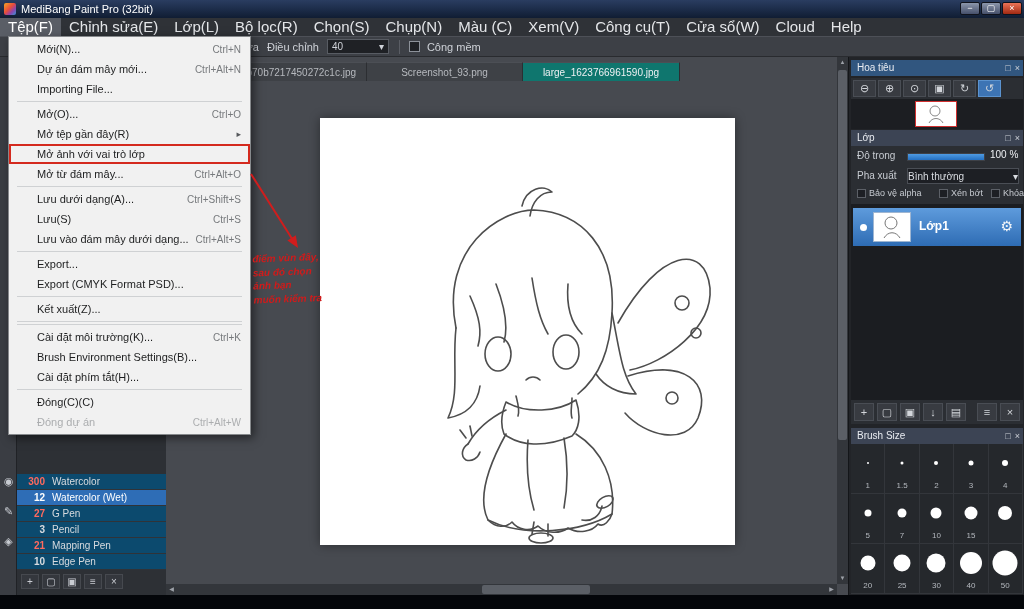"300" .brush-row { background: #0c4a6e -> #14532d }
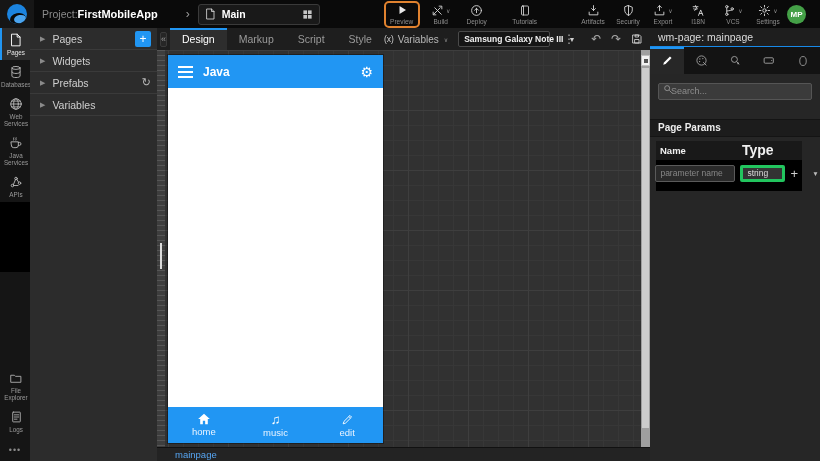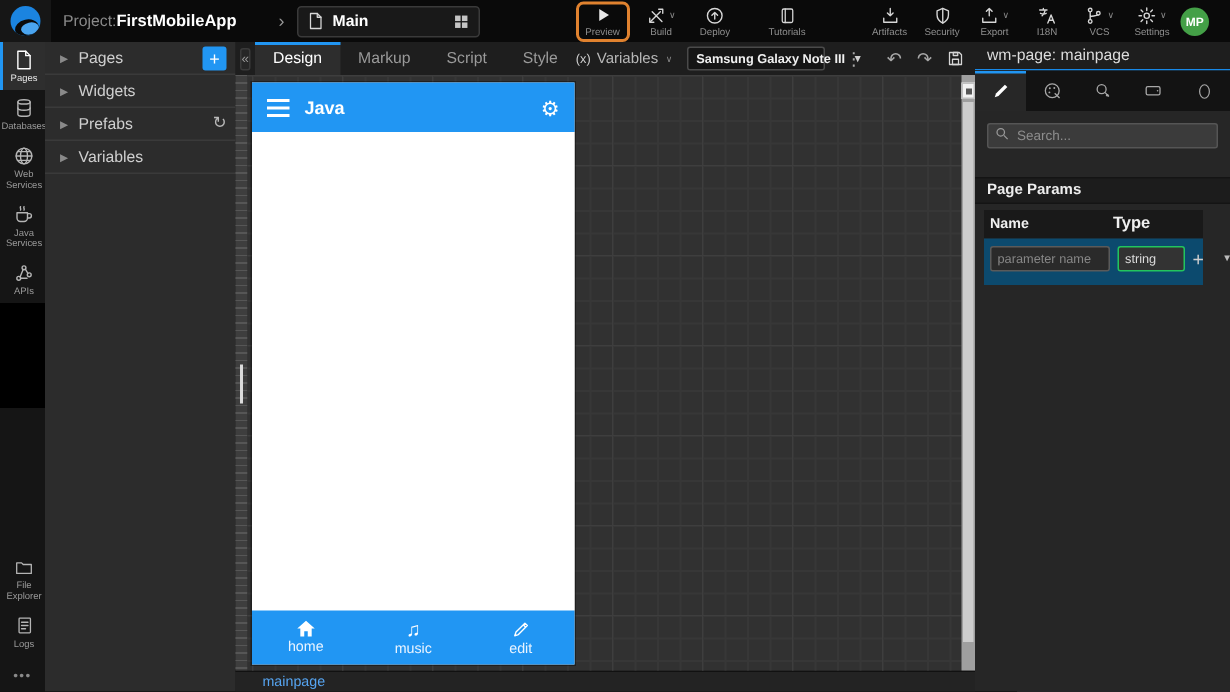"Search..." .rp-search input { padding: 0 4px 0 19px -> 0 4px 0 12px }
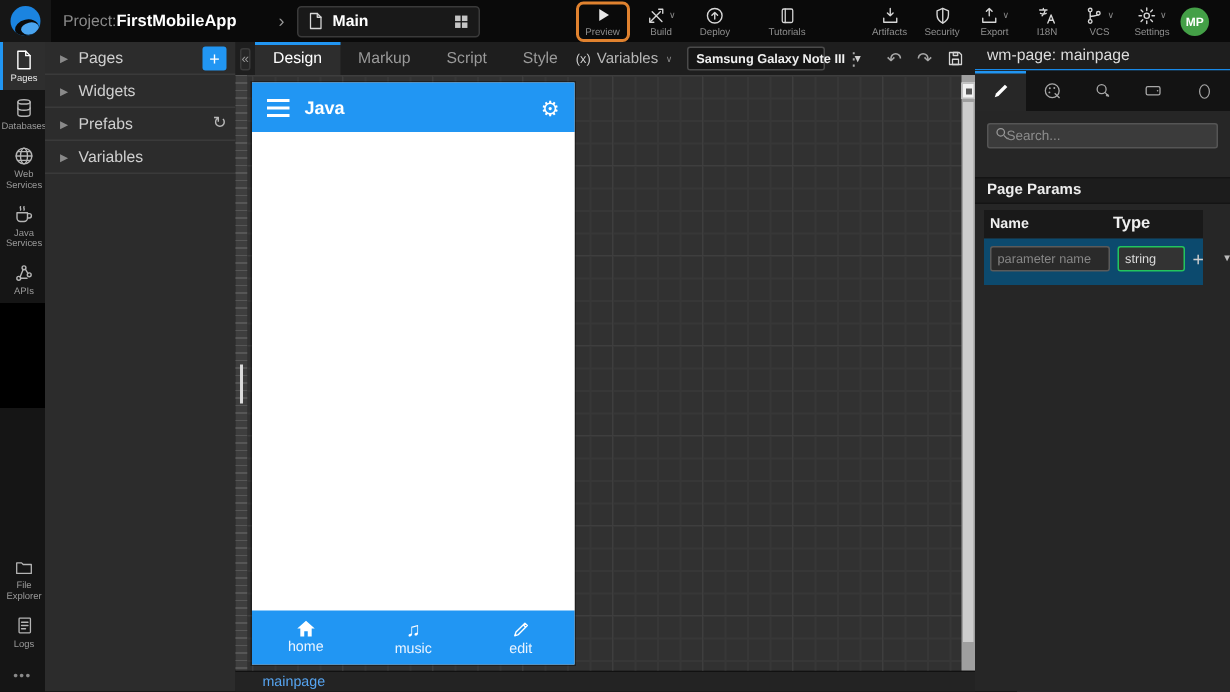"Type" .pt-head .h2 { font-size: 11px -> 14px }
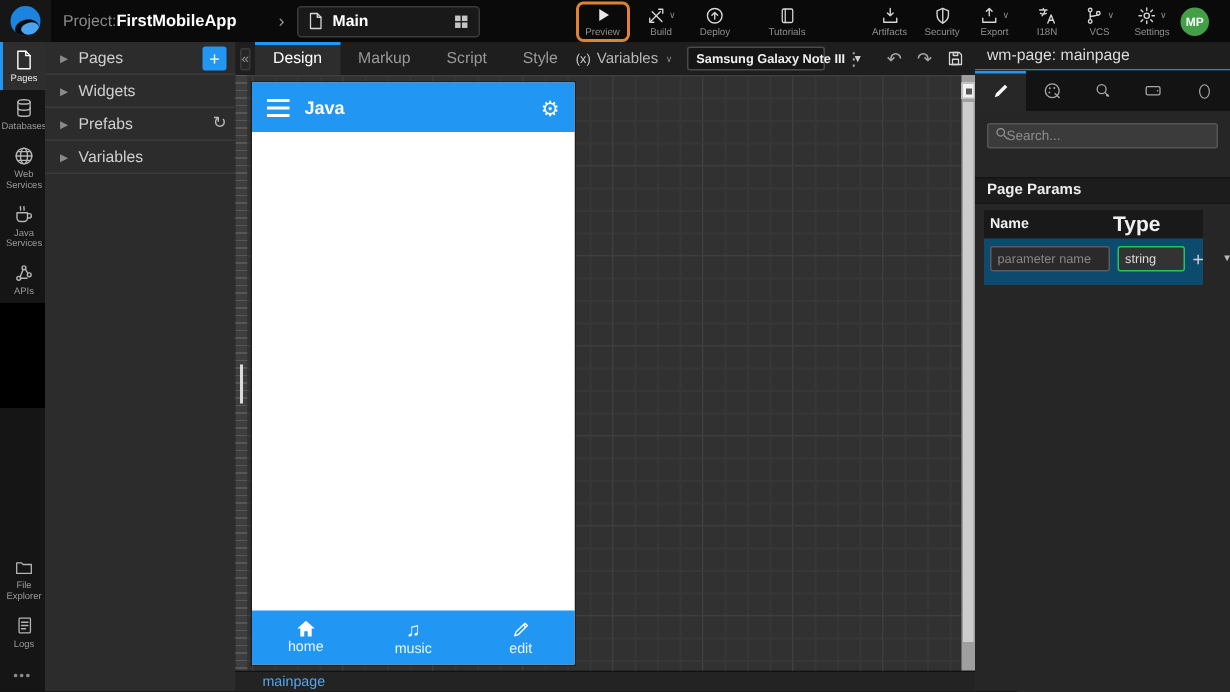"parameter name" .pt-body { background: #0c4a6e -> #000000; justify-content: none -> flex-end }
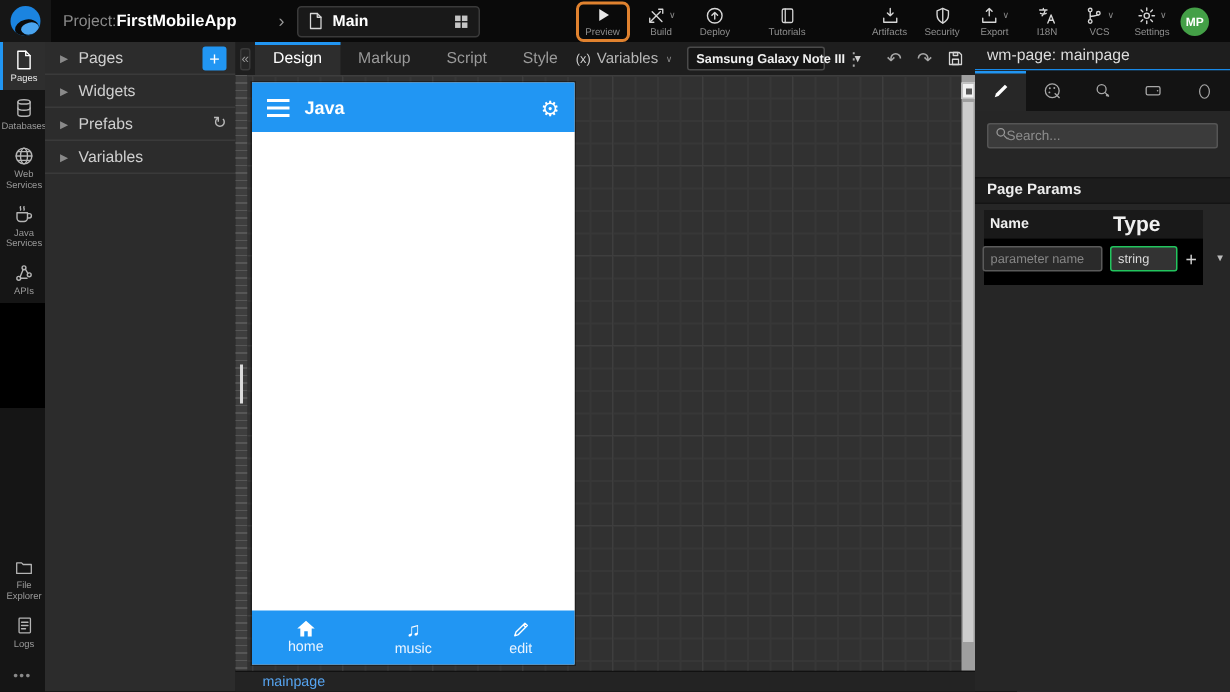"string" .pt-select { border: 1px solid #22c55e -> 3px solid #22c55e }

▬▬▬

WHAT THE TASK REQUIRES -
Every line from the top of the material above through the line with "#0c4a6e -> #000000;" should be duplicated exactly, please; leave out the pictures.

TASK ANSWER -
"300" .brush-row { background: #0c4a6e -> #14532d }
"Search..." .rp-search input { padding: 0 4px 0 19px -> 0 4px 0 12px }
"Type" .pt-head .h2 { font-size: 11px -> 14px }
"parameter name" .pt-body { background: #0c4a6e -> #000000; justify-content: none -> flex-end }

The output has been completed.